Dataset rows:
* * * *

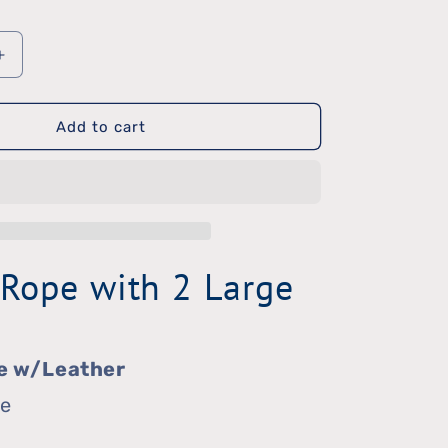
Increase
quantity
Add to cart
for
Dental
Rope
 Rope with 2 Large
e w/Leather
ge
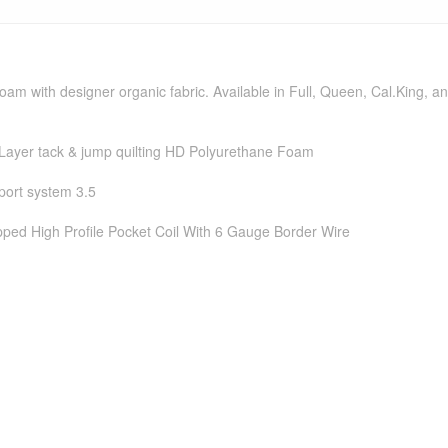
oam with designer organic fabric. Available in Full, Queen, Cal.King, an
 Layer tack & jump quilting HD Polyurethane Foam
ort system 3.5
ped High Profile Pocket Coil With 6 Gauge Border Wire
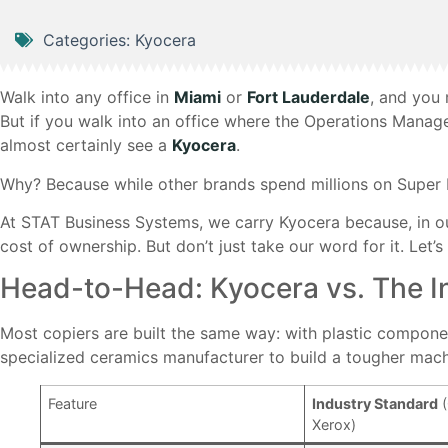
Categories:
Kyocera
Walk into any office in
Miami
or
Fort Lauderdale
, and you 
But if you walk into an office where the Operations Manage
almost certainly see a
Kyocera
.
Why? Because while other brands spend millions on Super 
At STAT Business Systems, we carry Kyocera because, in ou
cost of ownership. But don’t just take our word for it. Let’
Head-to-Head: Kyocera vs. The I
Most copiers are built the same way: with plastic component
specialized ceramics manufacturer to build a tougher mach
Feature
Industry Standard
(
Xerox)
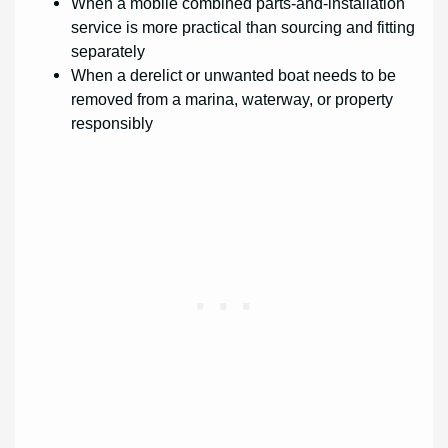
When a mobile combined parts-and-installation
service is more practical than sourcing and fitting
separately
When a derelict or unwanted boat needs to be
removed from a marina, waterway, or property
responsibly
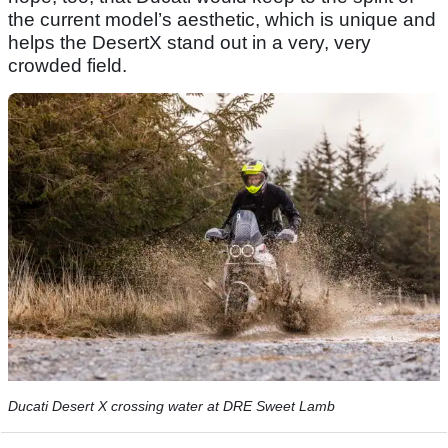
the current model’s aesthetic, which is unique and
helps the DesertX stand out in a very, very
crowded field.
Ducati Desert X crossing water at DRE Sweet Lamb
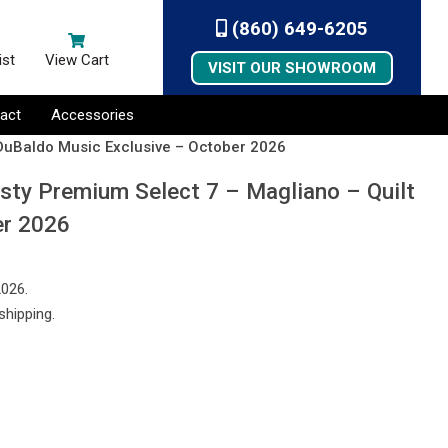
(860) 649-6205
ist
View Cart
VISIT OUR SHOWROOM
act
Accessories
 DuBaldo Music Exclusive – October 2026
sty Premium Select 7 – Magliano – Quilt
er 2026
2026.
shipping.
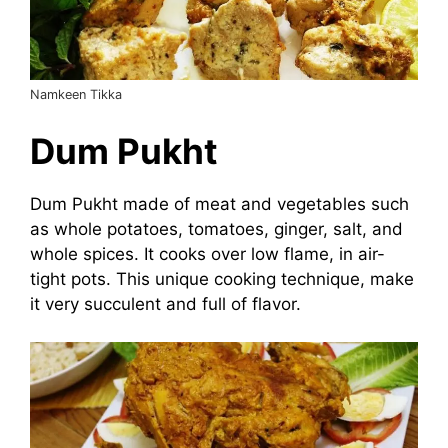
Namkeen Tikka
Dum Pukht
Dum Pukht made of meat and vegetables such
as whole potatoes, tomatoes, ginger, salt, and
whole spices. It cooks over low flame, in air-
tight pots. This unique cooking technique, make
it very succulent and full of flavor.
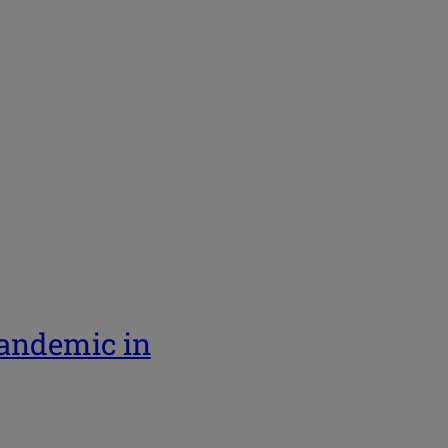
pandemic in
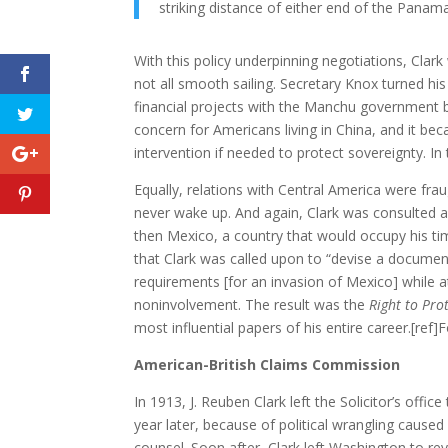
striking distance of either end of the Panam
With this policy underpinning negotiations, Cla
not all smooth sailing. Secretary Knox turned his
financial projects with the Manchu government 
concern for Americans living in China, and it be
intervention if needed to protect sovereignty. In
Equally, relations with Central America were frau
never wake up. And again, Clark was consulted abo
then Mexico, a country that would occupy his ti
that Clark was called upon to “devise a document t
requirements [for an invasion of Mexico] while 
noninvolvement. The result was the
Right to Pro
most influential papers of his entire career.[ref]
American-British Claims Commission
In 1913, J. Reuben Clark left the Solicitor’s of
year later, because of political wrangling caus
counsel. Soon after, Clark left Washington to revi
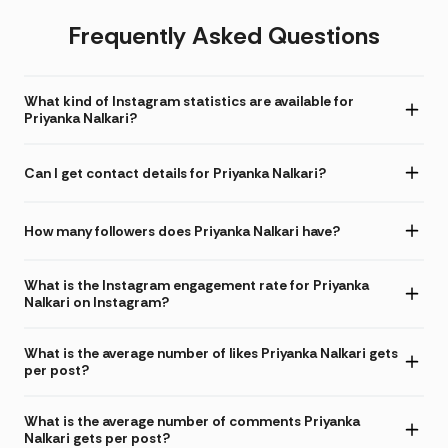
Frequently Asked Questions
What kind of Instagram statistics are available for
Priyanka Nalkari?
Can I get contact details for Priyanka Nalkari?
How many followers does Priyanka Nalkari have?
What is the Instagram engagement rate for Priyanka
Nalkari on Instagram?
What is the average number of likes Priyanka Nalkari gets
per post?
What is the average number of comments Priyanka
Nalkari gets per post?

* * * *

Write out the text of every row above line for line, with no changes, and leave the pictures out.

Increase
quantity
Add to cart
for
Dental
Rope
 Rope with 2 Large
e w/Leather
ge
oam with designer organic fabric. Available in Full, Queen, Cal.King, an
 Layer tack & jump quilting HD Polyurethane Foam
ort system 3.5
ped High Profile Pocket Coil With 6 Gauge Border Wire
Categories:
Kyocera
Walk into any office in
Miami
or
Fort Lauderdale
, and you 
But if you walk into an office where the Operations Manage
almost certainly see a
Kyocera
.
Why? Because while other brands spend millions on Super 
At STAT Business Systems, we carry Kyocera because, in ou
cost of ownership. But don’t just take our word for it. Let’
Head-to-Head: Kyocera vs. The I
Most copiers are built the same way: with plastic component
specialized ceramics manufacturer to build a tougher mach
Feature
Industry Standard
(
Xerox)
When a mobile combined parts-and-installation
service is more practical than sourcing and fitting
separately
When a derelict or unwanted boat needs to be
removed from a marina, waterway, or property
responsibly
the current model’s aesthetic, which is unique and
helps the DesertX stand out in a very, very
crowded field.
Ducati Desert X crossing water at DRE Sweet Lamb
(860) 649-6205
ist
View Cart
VISIT OUR SHOWROOM
act
Accessories
 DuBaldo Music Exclusive – October 2026
sty Premium Select 7 – Magliano – Quilt
er 2026
2026.
shipping.
Namkeen Tikka
Dum Pukht
Dum Pukht made of meat and vegetables such
as whole potatoes, tomatoes, ginger, salt, and
whole spices. It cooks over low flame, in air-
tight pots. This unique cooking technique, make
it very succulent and full of flavor.
pandemic in
striking distance of either end of the Panam
With this policy underpinning negotiations, Cla
not all smooth sailing. Secretary Knox turned his
financial projects with the Manchu government 
concern for Americans living in China, and it be
intervention if needed to protect sovereignty. In
Equally, relations with Central America were frau
never wake up. And again, Clark was consulted abo
then Mexico, a country that would occupy his ti
that Clark was called upon to “devise a document t
requirements [for an invasion of Mexico] while 
noninvolvement. The result was the
Right to Pro
most influential papers of his entire career.[ref]
American-British Claims Commission
In 1913, J. Reuben Clark left the Solicitor’s of
year later, because of political wrangling caus
counsel. Soon after, Clark left Washington to revi
Frequently Asked Questions
What kind of Instagram statistics are available for
Priyanka Nalkari?
Can I get contact details for Priyanka Nalkari?
How many followers does Priyanka Nalkari have?
What is the Instagram engagement rate for Priyanka
Nalkari on Instagram?
What is the average number of likes Priyanka Nalkari gets
per post?
What is the average number of comments Priyanka
Nalkari gets per post?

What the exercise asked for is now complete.